Stored entries
== Segment start ==

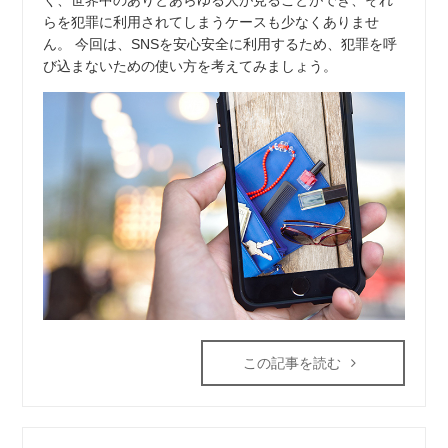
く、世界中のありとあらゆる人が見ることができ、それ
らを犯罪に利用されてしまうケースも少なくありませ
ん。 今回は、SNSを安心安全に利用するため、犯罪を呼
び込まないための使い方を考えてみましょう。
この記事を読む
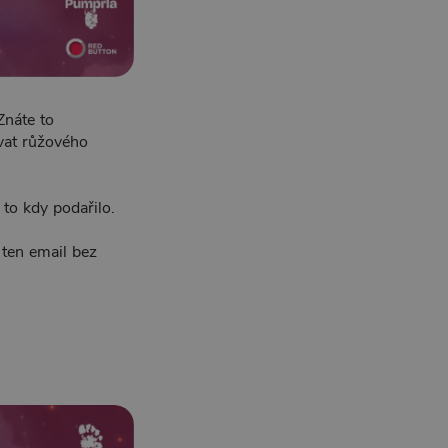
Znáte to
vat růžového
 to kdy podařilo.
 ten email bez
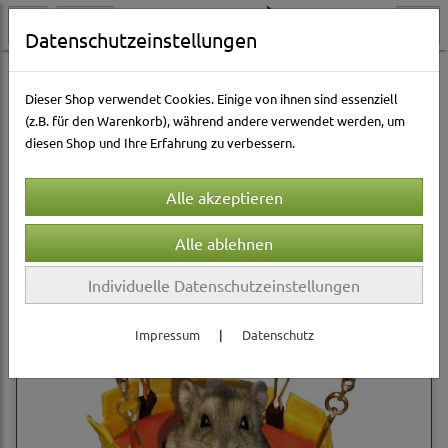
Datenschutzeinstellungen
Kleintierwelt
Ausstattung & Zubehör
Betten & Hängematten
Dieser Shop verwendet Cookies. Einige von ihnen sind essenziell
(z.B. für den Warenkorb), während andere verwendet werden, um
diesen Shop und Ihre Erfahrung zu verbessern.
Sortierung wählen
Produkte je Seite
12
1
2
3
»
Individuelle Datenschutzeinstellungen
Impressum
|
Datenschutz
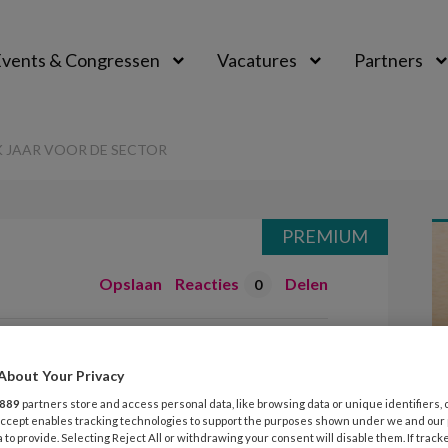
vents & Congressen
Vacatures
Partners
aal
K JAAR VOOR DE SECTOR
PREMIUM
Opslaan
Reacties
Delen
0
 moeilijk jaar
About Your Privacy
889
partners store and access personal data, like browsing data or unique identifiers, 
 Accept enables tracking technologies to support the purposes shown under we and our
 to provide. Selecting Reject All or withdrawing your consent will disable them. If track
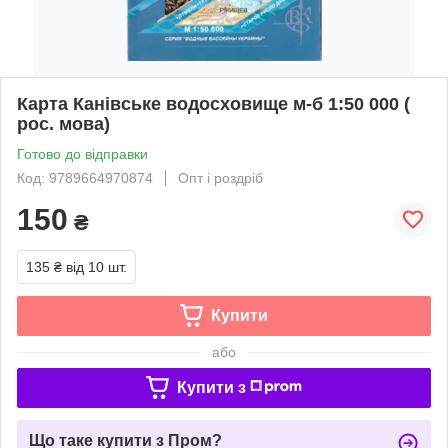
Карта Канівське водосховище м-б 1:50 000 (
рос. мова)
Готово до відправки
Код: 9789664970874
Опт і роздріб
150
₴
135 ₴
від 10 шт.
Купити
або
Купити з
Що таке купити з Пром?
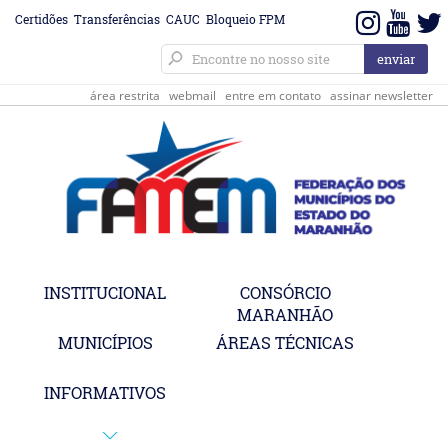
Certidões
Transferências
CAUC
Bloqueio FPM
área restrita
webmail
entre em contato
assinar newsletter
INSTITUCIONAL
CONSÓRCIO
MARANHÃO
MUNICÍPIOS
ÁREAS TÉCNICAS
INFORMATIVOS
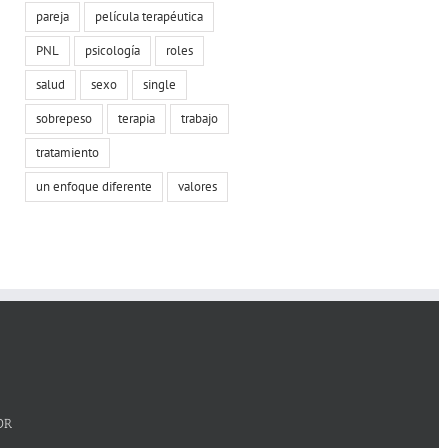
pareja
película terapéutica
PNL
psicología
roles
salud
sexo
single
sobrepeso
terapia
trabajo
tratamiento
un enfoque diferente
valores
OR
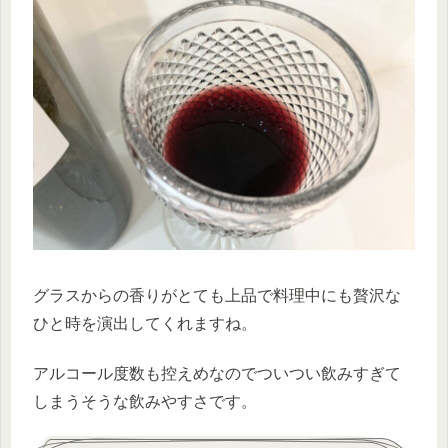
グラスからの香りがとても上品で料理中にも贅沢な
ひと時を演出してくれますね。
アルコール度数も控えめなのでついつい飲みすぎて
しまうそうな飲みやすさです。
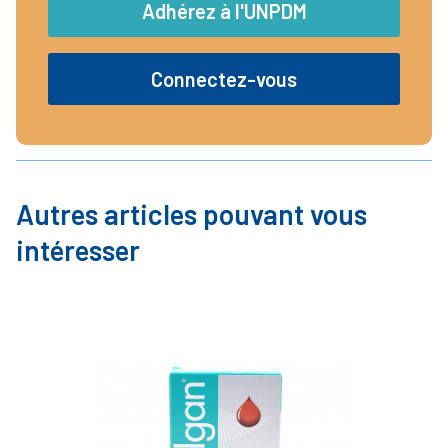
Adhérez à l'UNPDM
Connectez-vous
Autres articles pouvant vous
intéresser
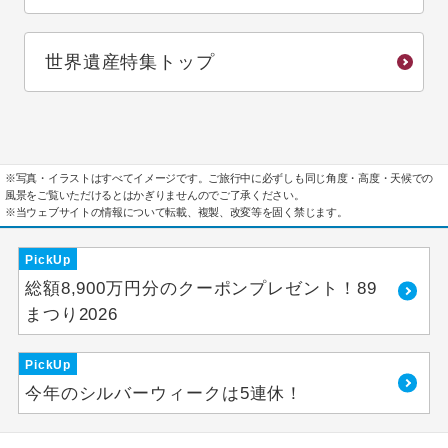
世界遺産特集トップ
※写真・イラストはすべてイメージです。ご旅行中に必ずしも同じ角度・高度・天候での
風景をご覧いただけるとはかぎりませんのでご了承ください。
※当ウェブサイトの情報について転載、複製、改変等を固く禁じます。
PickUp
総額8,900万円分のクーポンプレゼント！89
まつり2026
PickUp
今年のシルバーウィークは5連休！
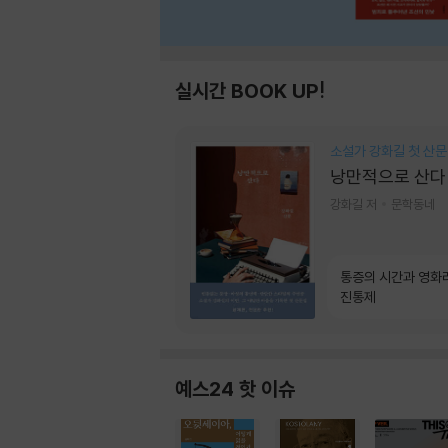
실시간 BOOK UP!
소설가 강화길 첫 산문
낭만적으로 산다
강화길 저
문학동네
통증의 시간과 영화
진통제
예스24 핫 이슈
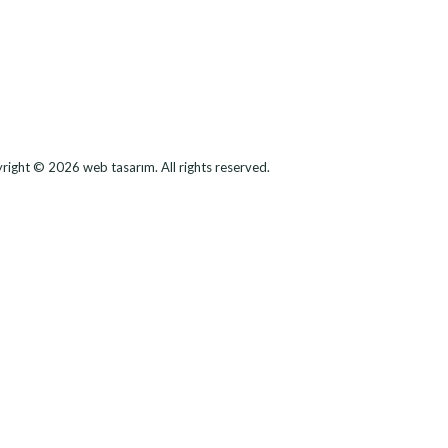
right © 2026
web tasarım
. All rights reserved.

== Segment end ==

Aim of the exercise:
Bring together each line above where the string "Datenschutzeinstellungen" turns up.

Answer section:
Datenschutzeinstellungen
Individuelle Datenschutzeinstellungen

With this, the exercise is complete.